I'm glad to here you are still in the best of spirits, and all the others are well too.
this is awesome.
nice poem. you did a lovely job creating this image-- i feel it.
i have a couple suggestions but you may not want them, it is number 1
after all. ;)
I find this difficult to understand completely. Apparently I'm the only one. Third paragraph specifically.
Hi Jen, if they have anything to do with your prawns and fanny, fire at will.
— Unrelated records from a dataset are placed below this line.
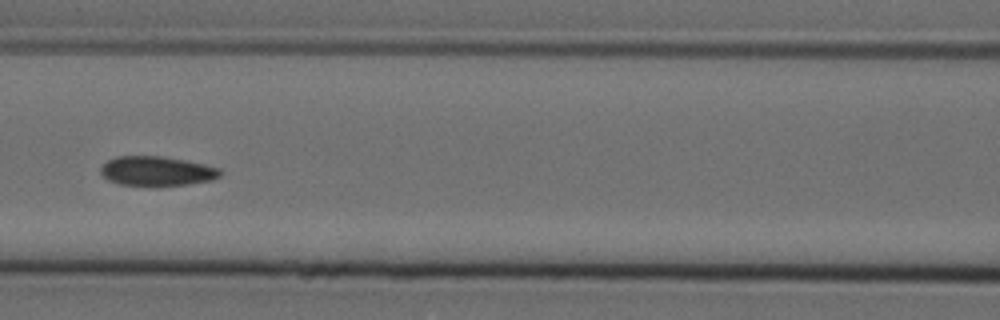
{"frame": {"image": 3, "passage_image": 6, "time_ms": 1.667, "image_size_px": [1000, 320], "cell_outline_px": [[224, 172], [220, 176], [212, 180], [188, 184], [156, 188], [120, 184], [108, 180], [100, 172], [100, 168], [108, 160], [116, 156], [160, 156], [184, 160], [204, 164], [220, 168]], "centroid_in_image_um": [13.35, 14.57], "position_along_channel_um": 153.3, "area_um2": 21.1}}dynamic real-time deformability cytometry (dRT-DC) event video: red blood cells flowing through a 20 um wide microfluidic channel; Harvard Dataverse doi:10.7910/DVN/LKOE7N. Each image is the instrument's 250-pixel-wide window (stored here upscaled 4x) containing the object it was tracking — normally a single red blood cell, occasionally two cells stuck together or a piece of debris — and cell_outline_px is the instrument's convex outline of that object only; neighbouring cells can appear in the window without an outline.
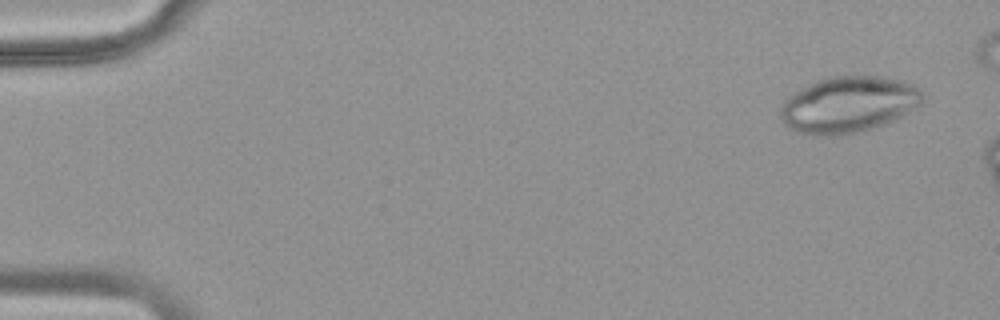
{"species": "common noctule bat (a hibernating species)", "species_latin": "Nyctalus noctula", "temperature_condition": "warm", "stored_images_in_passage": 15, "camera_frame_rate_fps": 3000, "um_per_image_px": 0.085, "animal": {"sex": "female", "body_mass_g": 18.4}, "frame": {"image": 1, "passage_image": 3, "time_ms": 0.667, "image_size_px": [1000, 320], "cell_outline_px": [[924, 96], [920, 104], [900, 116], [884, 124], [864, 132], [836, 136], [812, 136], [796, 132], [784, 124], [780, 116], [780, 108], [784, 100], [788, 96], [800, 88], [824, 76], [884, 76], [904, 80], [916, 88]], "centroid_in_image_um": [72.06, 8.9], "position_along_channel_um": 12.9, "area_um2": 47.05}}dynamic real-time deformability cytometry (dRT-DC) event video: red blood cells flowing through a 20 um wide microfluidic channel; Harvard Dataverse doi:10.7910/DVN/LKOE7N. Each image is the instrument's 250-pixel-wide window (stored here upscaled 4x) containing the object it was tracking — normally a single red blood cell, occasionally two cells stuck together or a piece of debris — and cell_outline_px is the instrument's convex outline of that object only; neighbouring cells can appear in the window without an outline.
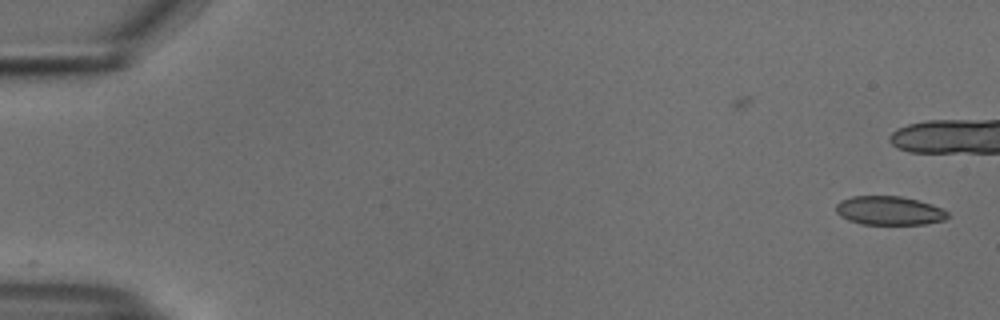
{"species": "common noctule bat (a hibernating species)", "species_latin": "Nyctalus noctula", "temperature_condition": "cold", "stored_images_in_passage": 43, "camera_frame_rate_fps": 3000, "um_per_image_px": 0.085, "animal": {"sex": "male", "body_mass_g": 18.8}, "frame": {"image": 1, "passage_image": 1, "time_ms": 0.0, "image_size_px": [1000, 320], "cell_outline_px": [[948, 216], [944, 220], [924, 224], [864, 224], [848, 220], [840, 216], [836, 212], [836, 204], [840, 200], [852, 196], [900, 196], [932, 204], [948, 212]], "centroid_in_image_um": [75.55, 17.9], "position_along_channel_um": 9.4, "area_um2": 18.67}}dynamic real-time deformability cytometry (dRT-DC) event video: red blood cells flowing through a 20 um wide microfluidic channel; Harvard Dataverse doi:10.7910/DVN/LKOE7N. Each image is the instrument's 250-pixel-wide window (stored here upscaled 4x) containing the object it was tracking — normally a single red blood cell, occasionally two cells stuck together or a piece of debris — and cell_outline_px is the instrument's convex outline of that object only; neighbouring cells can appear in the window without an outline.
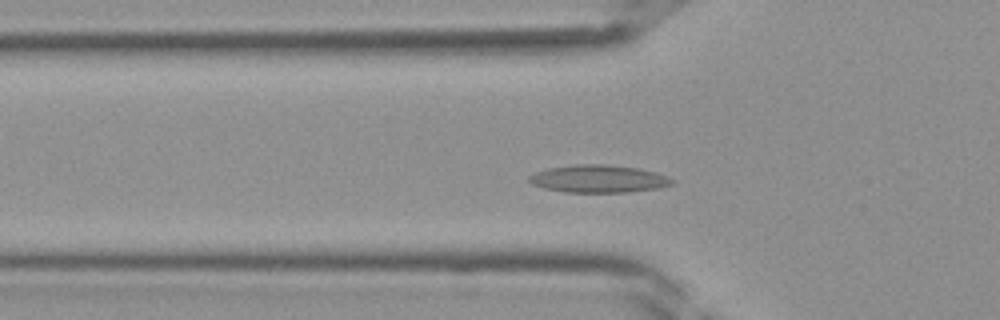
{"species": "Egyptian fruit bat (a non-hibernating species)", "species_latin": "Rousettus aegyptiacus", "temperature_condition": "room temperature", "stored_images_in_passage": 36, "camera_frame_rate_fps": 3000, "um_per_image_px": 0.085, "frame": {"image": 1, "passage_image": 9, "time_ms": 2.667, "image_size_px": [1000, 320], "cell_outline_px": [[672, 184], [660, 188], [628, 192], [564, 192], [544, 188], [532, 184], [528, 180], [528, 176], [536, 172], [548, 168], [572, 164], [608, 164], [636, 168], [656, 172], [668, 176], [672, 180]], "centroid_in_image_um": [50.86, 15.19], "position_along_channel_um": 74.9, "area_um2": 23.06}}
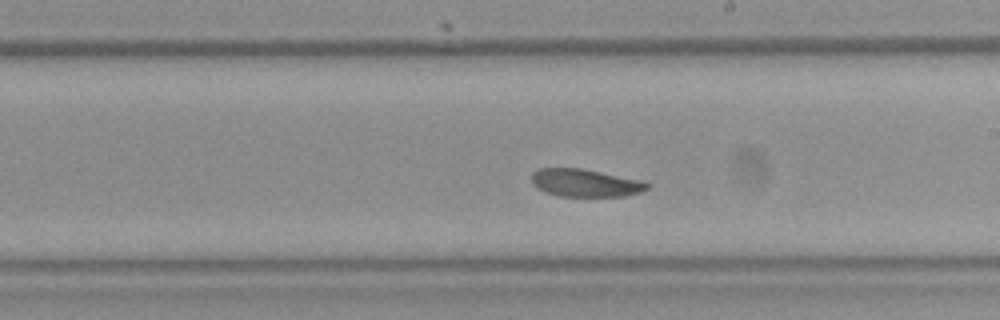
{"frame": {"image": 2, "passage_image": 19, "time_ms": 6.0, "image_size_px": [1000, 320], "cell_outline_px": [[652, 184], [648, 188], [640, 192], [624, 196], [560, 196], [544, 192], [536, 188], [532, 184], [532, 172], [540, 168], [580, 168], [640, 180]], "centroid_in_image_um": [49.72, 15.55], "position_along_channel_um": 239.3, "area_um2": 18.61}}
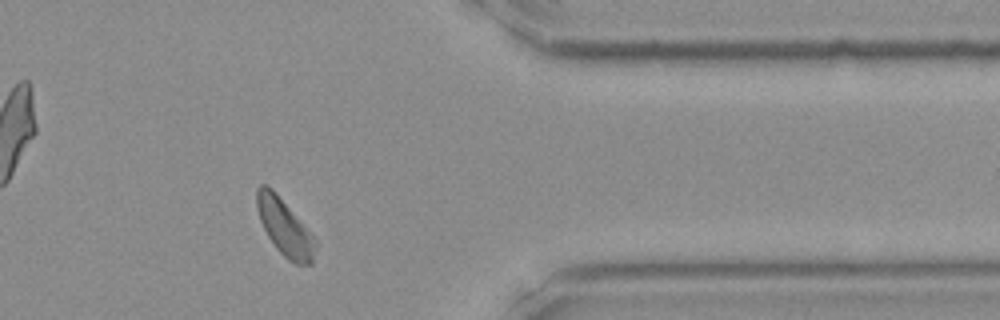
{"frame": {"image": 3, "passage_image": 29, "time_ms": 9.333, "image_size_px": [1000, 320], "cell_outline_px": [[316, 248], [312, 264], [296, 264], [288, 260], [276, 248], [268, 236], [260, 220], [256, 208], [256, 188], [260, 184], [264, 184], [272, 188], [316, 240]], "centroid_in_image_um": [24.17, 19.33], "position_along_channel_um": 387.2, "area_um2": 18.96}}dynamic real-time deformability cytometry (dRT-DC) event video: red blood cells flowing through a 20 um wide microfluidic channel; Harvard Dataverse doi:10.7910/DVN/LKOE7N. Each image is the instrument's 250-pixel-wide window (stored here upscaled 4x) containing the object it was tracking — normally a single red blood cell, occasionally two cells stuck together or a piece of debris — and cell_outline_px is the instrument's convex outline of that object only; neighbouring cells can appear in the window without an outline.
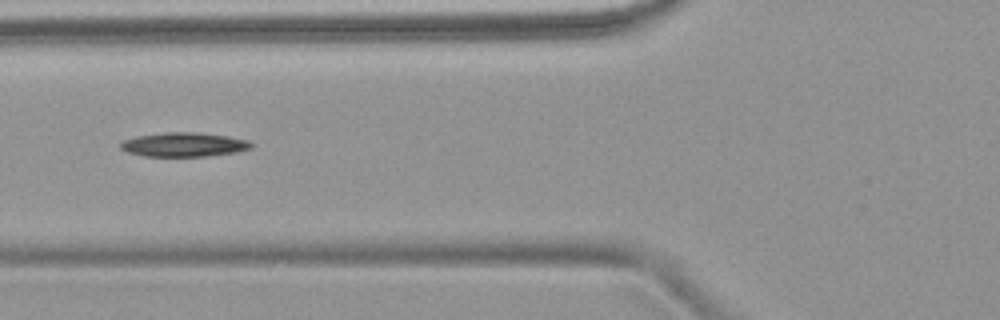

(i liked your mike rowe poem ;-o)
Rocket, I have tried to change the third around but the poem was for a friend and I'm sure he doesn't even really get it. I have a tendency to write for myself.
deserves top rated.
beautiful. lovely poem. thanks. Eugene
no offence m8 but SHUT UP its preety awsome ...but its not what im lookin for anyway lol
i thought i made a comment on this, guess not,
you had me at 320 sunflowers
lovely thang!! love it. im having probs with this expression "i sorted out" . .. . to my ear/mind . . . it compromises the following line to its detriment i think (sort of "thuggish" overtone to it, no? unless I googled wrong) . .. other than that. . . love it thanks !!
"i sorted out "= it was a shit tip unfit for weeds.
ghost, packet said 320 (which i thought was kinda cool)
they all spouted, Gave lots away in tiny pots.
thanks for reading.
it gave me heart murmurs and ants in my pants still my stomach feels so full i want to puke every time i hear about this fucking poem
^^ hu hu.
can write a thousand times of these when the heart falters. what's new?